◆ TASK BRIEF:
With the pictures left out, restate exactly the part below that opens with the line containing "Table 7 . The" and closes with the line containing "Table 1. Particle".

◆ RECORDS SHOWN:
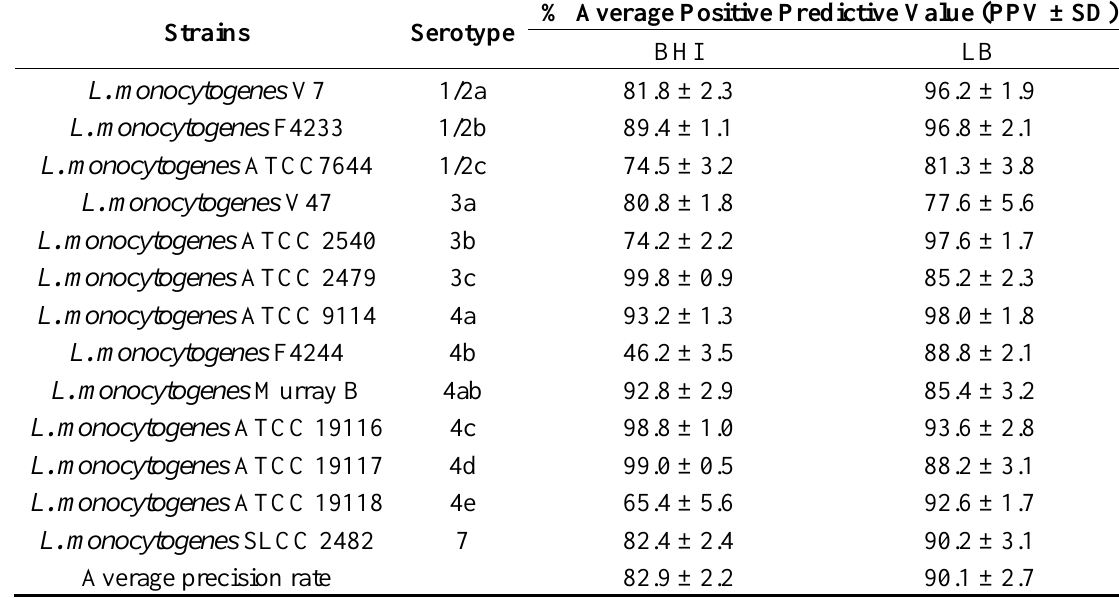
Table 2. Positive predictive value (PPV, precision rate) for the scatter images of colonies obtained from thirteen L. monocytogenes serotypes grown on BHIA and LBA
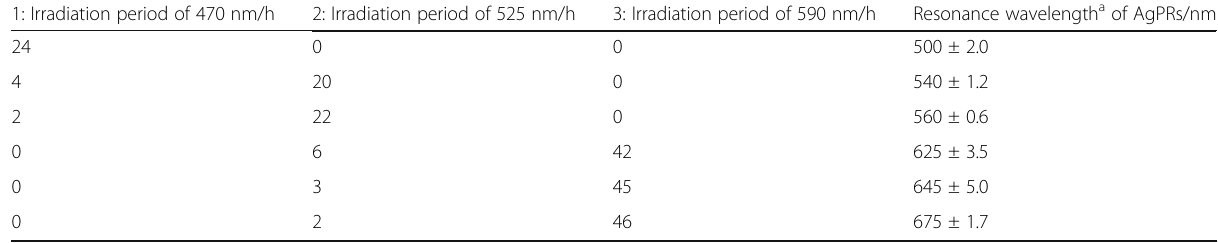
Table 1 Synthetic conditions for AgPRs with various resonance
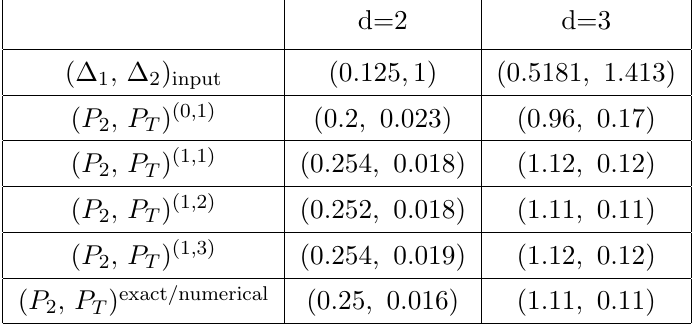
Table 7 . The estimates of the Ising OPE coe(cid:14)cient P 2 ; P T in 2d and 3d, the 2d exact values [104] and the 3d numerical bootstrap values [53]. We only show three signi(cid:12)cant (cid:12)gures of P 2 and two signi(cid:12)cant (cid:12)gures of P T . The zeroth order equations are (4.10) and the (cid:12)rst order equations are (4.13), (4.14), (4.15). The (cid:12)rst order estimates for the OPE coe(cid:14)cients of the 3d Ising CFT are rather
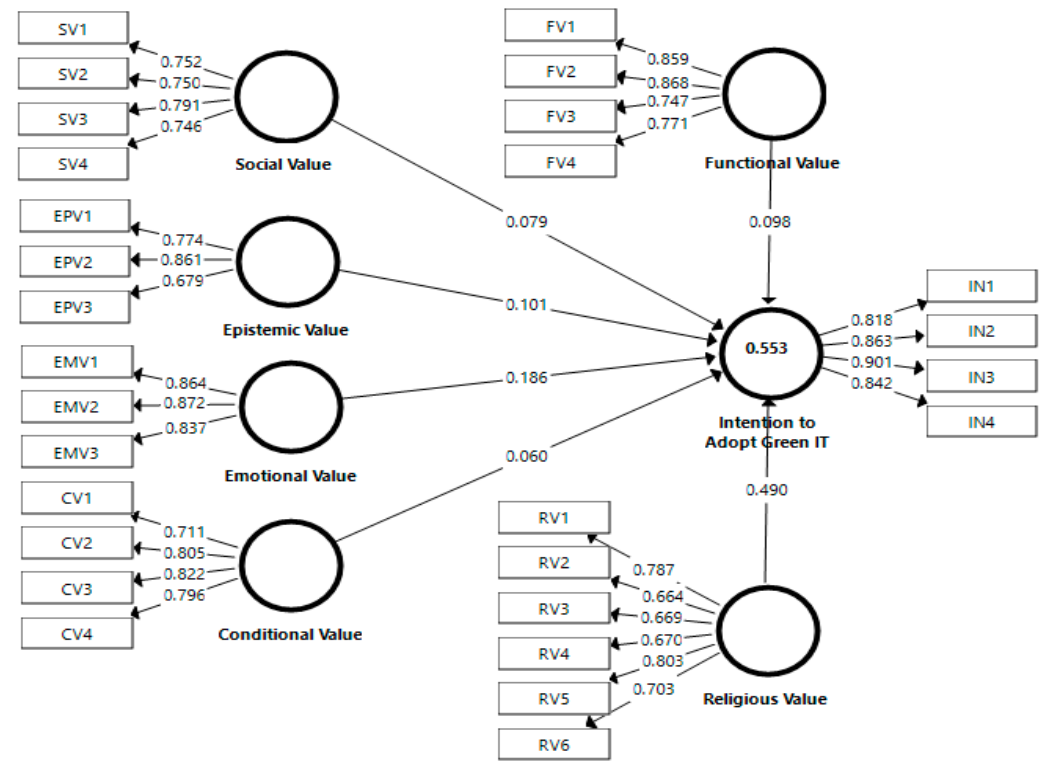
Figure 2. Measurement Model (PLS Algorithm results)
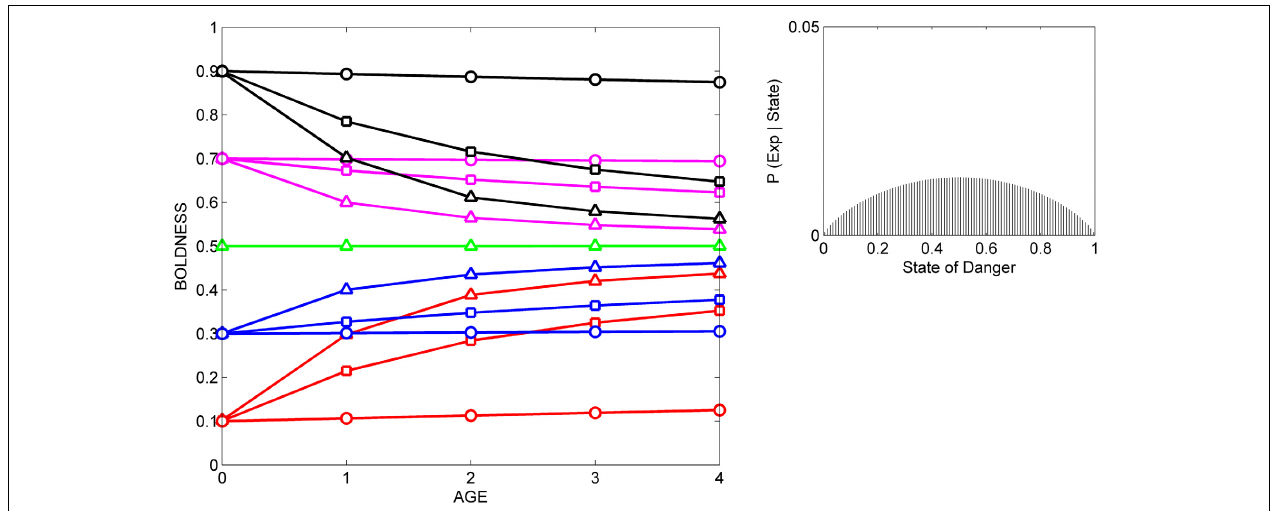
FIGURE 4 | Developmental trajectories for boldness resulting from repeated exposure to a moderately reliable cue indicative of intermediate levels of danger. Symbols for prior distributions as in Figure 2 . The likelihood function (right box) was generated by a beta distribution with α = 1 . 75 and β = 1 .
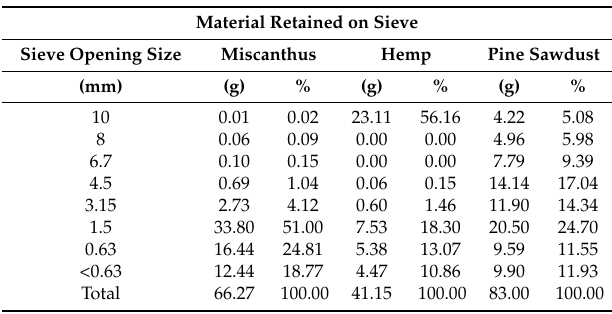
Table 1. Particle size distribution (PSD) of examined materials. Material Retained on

--

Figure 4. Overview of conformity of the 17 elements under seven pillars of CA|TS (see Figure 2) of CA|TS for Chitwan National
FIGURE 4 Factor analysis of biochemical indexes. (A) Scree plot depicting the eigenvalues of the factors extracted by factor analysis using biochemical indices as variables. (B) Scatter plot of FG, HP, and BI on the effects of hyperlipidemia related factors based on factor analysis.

◆ EXPECTED ANSWER:
Table 7 . The estimates of the Ising OPE coe(cid:14)cient P 2 ; P T in 2d and 3d, the 2d exact values [104] and the 3d numerical bootstrap values [53]. We only show three signi(cid:12)cant (cid:12)gures of P 2 and two signi(cid:12)cant (cid:12)gures of P T . The zeroth order equations are (4.10) and the (cid:12)rst order equations are (4.13), (4.14), (4.15). The (cid:12)rst order estimates for the OPE coe(cid:14)cients of the 3d Ising CFT are rather
Figure 2. Measurement Model (PLS Algorithm results)
FIGURE 4 | Developmental trajectories for boldness resulting from repeated exposure to a moderately reliable cue indicative of intermediate levels of danger. Symbols for prior distributions as in Figure 2 . The likelihood function (right box) was generated by a beta distribution with α = 1 . 75 and β = 1 .
Table 1. Particle size distribution (PSD) of examined materials. Material Retained on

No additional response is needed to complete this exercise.